# Water Change



## BUMPKIN (Nov 7, 2003)

Sorry to sound thick but i am getting my first red bellies next week and i dont want to go wrong. When i do a water change (20/30%) do i leave the fish in the tank while the new cold water warms up.
cheers for the help and sorry for being thick


----------



## MR HARLEY (Aug 12, 2003)

First off welcome aboard....what is being thick?
Have you cycled your tank?
If you have and you do a water change try putting warm water that is conditioned in there versus cold water ...you dont want your P's to get ick......


----------



## BUMPKIN (Nov 7, 2003)

Being thick/stupid. I have had the tank set up about a week and have put in the required liquids. Good idea about the warm water i didnt think about that 
cheers m8


----------



## Grosse Gurke (Jan 3, 2003)

The tank wont be cycled in a week or even 2 unless you add something to speed up the process. Bio-spira works well I hear, filter media from an established filter has always worked for me. You should try to match the existing water paramaters when adding new water.

Welcome to the site.


----------



## akio525 (Sep 4, 2003)

BUMPKIN said:


> Being thick/stupid. I have had the tank set up about a week and have put in the required liquids. Good idea about the warm water i didnt think about that
> cheers m8


 Chances are unless you used gravel or media from an established tank or added bio spira your tank isnt cycled yet. check the ammonia, nitrtites, and nitrates. it shold read ammonia-0 nitrite-0 nitrate -not too high.


----------



## Guest (Nov 12, 2003)

BUMPKIN said:


> When i do a water change (20/30%) do i leave the fish in the tank while the new cold water warms up.

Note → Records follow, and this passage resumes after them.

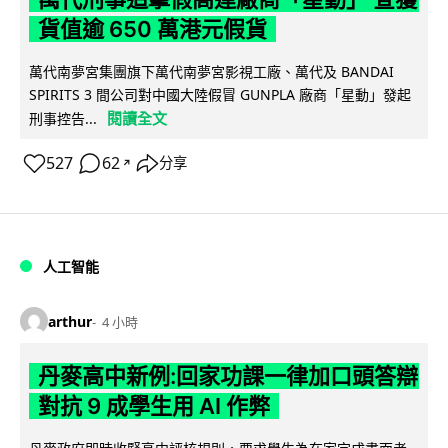
貨值逾 650 萬港元假貨
萬代南夢宮集團旗下萬代南夢宮影視工廠、萬代及 BANDAI
SPIRITS 3 間公司對中國大陸假冒 GUNPLA 廠商「星動」發起
閱讀全文
刑事控告...
527
62
分享
↗
人工智能
arthur
4 小時
丹麥高中新例:回家功課一律加口頭答辯
對抗 9 成學生用 AI 作弊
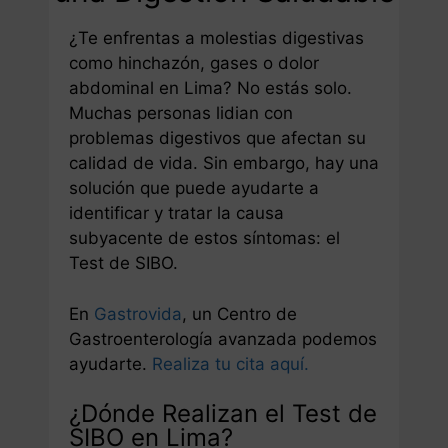
¿Te enfrentas a molestias digestivas
como hinchazón, gases o dolor
abdominal en Lima? No estás solo.
Muchas personas lidian con
problemas digestivos que afectan su
calidad de vida. Sin embargo, hay una
solución que puede ayudarte a
identificar y tratar la causa
subyacente de estos síntomas: el
Test de SIBO.
En
Gastrovida
, un Centro de
Gastroenterología avanzada podemos
ayudarte.
Realiza tu cita aquí.
¿Dónde Realizan el Test de
SIBO en Lima?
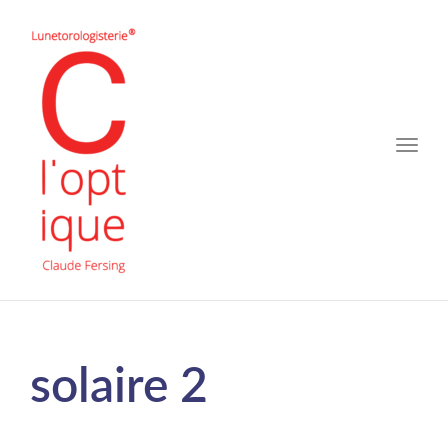
Toggle
naviga
solaire 2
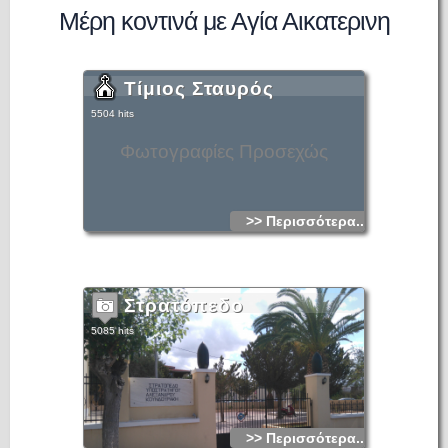
Μέρη κοντινά με Αγία Αικατερινη
Τίμιος Σταυρός
5504 hits
Φωτογραφίες Προσεχώς
>> Περισσότερα...
Στρατόπεδο
5085 hits
>> Περισσότερα...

 Personally, I am a bit lax when adding new water to an aquarium, but I only change about 15% of the water at a time. I add my dechlorinated water when it is at room temperature.

I can't validate this, but I've been told that adding warm water from the tap adds alot of extra metals to the water because the water has been sitting in your hot water-heater.


----------



## Noe (Aug 22, 2003)

Dude listen to "grosse gurke" he help me out with my 160 gallon tank...







If you need fast cycle just add Bio-spira that helped my tank cycle really fast.


----------



## BUMPKIN (Nov 7, 2003)

cheers guys 
here is another stupid question 
The filter i got with my tank set up does not blow bubbles to create oxygen in to the water. It does not have any parts for this to happen, will this have an effect on the fish as all the others i have seen do


----------



## MR HARLEY (Aug 12, 2003)

what kinda filter do you have ...
Can you add an airline to the tank??
If so this will help...
What size tank are we talking about here??


----------



## Grosse Gurke (Jan 3, 2003)

BUMPKIN said:


> cheers guys
> here is another stupid question
> The filter i got with my tank set up does not blow bubbles to create oxygen in to the water. It does not have any parts for this to happen, will this have an effect on the fish as all the others i have seen do


 Oxygen is created in the water by surface movement. This causes the gas exchange. The water return from your filter should create enough surface disruption to supply plenty of oxygen.


----------



## sccavee (Feb 11, 2003)

You can always add a airstone if you feel you need more oxygen.


----------



## anstey (Oct 9, 2003)

sccavee said:


> You can always add a airstone if you feel you need more oxygen.











Make sure the water you put in the tank is around the same temp as the water already in the tank...








Ryan


----------